The 2015 multilateral nuclear accord (Joint Comprehensive Plan of Action, JCPOA) provided Iran broad relief through the waiving of relevant sanctions, revocation of relevant executive orders (E.O.s), and the lifting of U.N. and EU sanctions. Remaining in place were a general ban on U.S. trade with Iran and U.S. sanctions on Iran’s support for regional governments and armed factions, its human rights abuses, its efforts to acquire missile and advanced conventional weapons capabilities, and the Islamic Revolutionary Guard Corps (IRGC). Under U.N. Security Council Resolution 2231, which enshrined the JCPOA, nonbinding U.N. restrictions on Iran’s development of nuclear-capable ballistic missiles and a binding ban on its importation or exportation of arms remain in place for several years.

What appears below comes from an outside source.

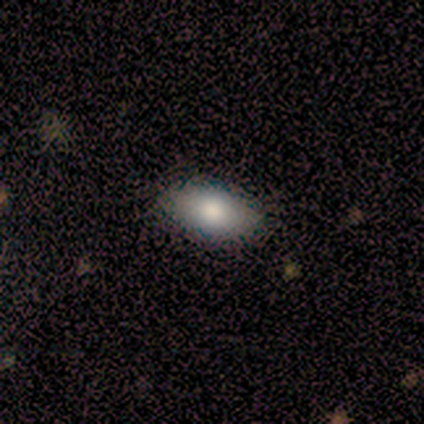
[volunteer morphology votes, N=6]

JCPOA sanctions relief enabled Iran to increase its oil exports to nearly pre-sanctions levels, regain access to foreign exchange reserve funds and reintegrate into the international financial system, achieve about 7% yearly economic growth (2016-17), attract foreign investment, and buy new passenger aircraft. The sanctions relief contributed to Iranian President Hassan Rouhani’s reelection in the May 19, 2017, vote. However, the economic rebound did not prevent sporadic unrest from erupting in December 2017. And, Iran has provided support for regional armed factions, developed ballistic missiles, and expanded its conventional weapons development programs during periods when international sanctions were in force, when they were suspended, and after U.S. sanctions were reimposed in late 2018.

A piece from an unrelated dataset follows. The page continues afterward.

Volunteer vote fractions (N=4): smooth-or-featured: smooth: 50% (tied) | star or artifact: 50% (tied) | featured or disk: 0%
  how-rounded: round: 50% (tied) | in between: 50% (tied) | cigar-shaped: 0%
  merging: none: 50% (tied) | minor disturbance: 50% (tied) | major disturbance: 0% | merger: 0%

The Trump Administration has made sanctions central to efforts to apply “maximum pressure” on Iran’s regime. On May 8, 2018, President Trump announced that the United States would no longer participate in the JCPOA and U.S. secondary sanctions were reimposed by November 6, 2018. The reinstatement of U.S. sanctions has driven Iran’s economy into recession as major companies exit the Iranian economy rather than risk being penalized by the United States. Iran’s oil exports have decreased significantly, the value of Iran’s currency has declined sharply, and unrest has continued, although not to the point where the regime is threatened. But, the European Union and other countries are trying to keep the economic benefits of the JCPOA flowing to Iran in order to persuade Iran to remain in the accord. To that end, in January 2019 the European countries created a trading mechanism (Special Purpose Vehicle) that presumably can increase trade with Iran by circumventing U.S. secondary sanctions. On November 5, 2018, the Administration granted 180-day “Significant Reduction Exceptions” (SREs) to eight countries—enabling them to import Iranian oil without penalty as long as they continue to reduce purchases of Iranian oil. On April 22, 2019, the Administration announced it would not renew any SREs when they expire on May 2, 2019, instead seeking to drive Iran’s oil exports as close to zero as possible. On May 3, 2019, the Administration ended some waivers for foreign governments to provide technical assistance to some JCPOA-permitted aspects of Iran’s nuclear program. The economic difficulties and other U.S. pressure measures have prompted Iran to cease performing some of the nuclear commitments of the JCPOA.